Die Treppe vor mir ist mir wohlbekannt. Manchmal bin ich am Geländer runtergerutscht, an anderen Tagen nahm ich die letzten sechs Stufen mit einem Satz. Ginge heute auch, allerdings bräuchte ich dann ein Taxi mit Blaulicht. Liegendtransport. Man soll mit Schenkelhalsfrakturen nicht spaßen. Im Klassenzimmer neben mir habe ich mal im gespielten Schaukampf meinen besten Freund gegen die Gipskarton-Wand gezimmert. Ja, das waren noch Zeiten. Keine Klage auf Schadensersatz oder Schmerzensgeld, sondern ein Schulterklopfer und ein „Wieder gut?“, gefolgt von einem obligatorischen „Fralli!“

Von Schuxen und dem Tafeldienst

Neben mir trudelt ein weiterer Teilnehmer am Audit ein, der auch von den Bemühungen der Schule berichten soll, den Kindern bei der Berufswahl zu helfen. „Wirst du auch ausgefragt? Hast du wenigstens gelernt?“, kann ich mir leider nicht verkneifen. Ah, so eine gepflegte „Schux“ wäre doch jetzt auch mal wieder was. Tafeldienst, Tageslichtprojektor, Hausi vergessen, im Unterricht ratschen. Ach, die Schule war schon toll, oder?

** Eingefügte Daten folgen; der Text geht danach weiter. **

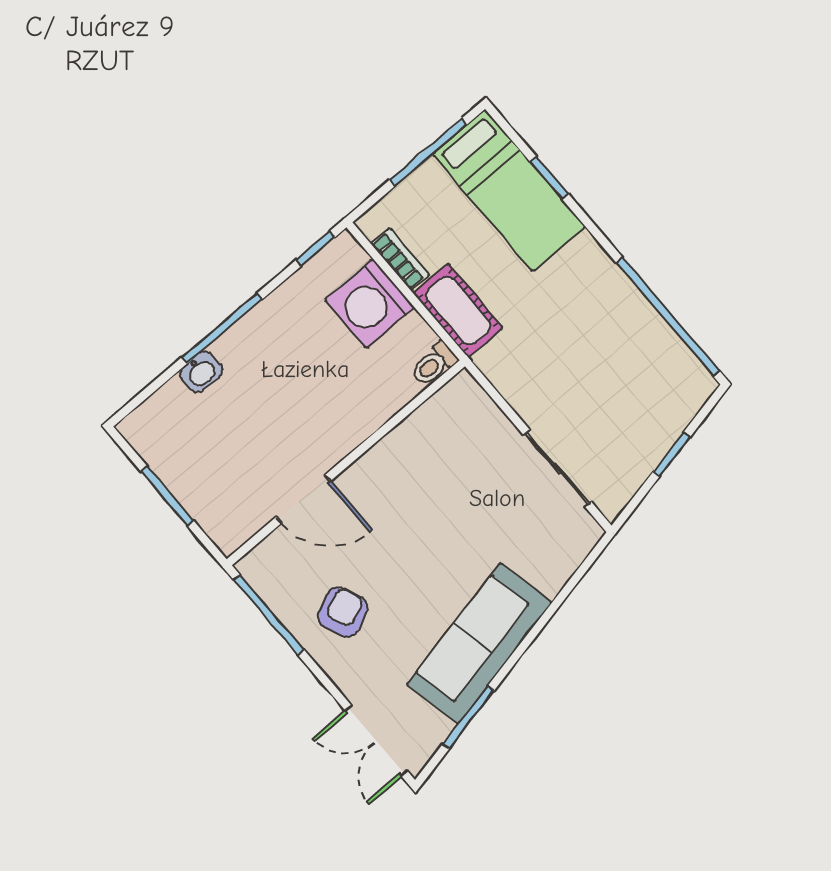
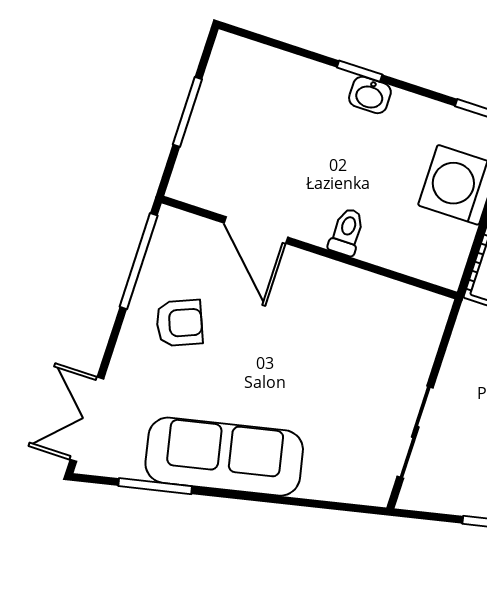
window: (222, 328) -> (360, 71), width x0.46
toilet: (434, 364) -> (347, 232), moved, turned 90
washbasin: (201, 372) -> (370, 95), moved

Meine Tochter kommt vorbei und grüßt per Ghetto-Fist. Sich cool zu geben, ist also noch in. Obwohl: Eigentlich habe ich meine Faust zuerst hingestreckt. Sie wollte mich bestimmt bloß nicht hängenlassen. Trotzdem cool. Auch wenn es heute bestimmt anders heißt. Slay. Fresh. Ehrenvoll. Irgend so etwas wahrscheinlich. Aber egal, meine Kids scheinen sich hier wohlzufühlen und machen sich blendend. Upps, ich werde aufgerufen. Und Mist, ich habe wirklich nicht gelernt. Was die wohl fragen? Na toll, jetzt bin ich nervös.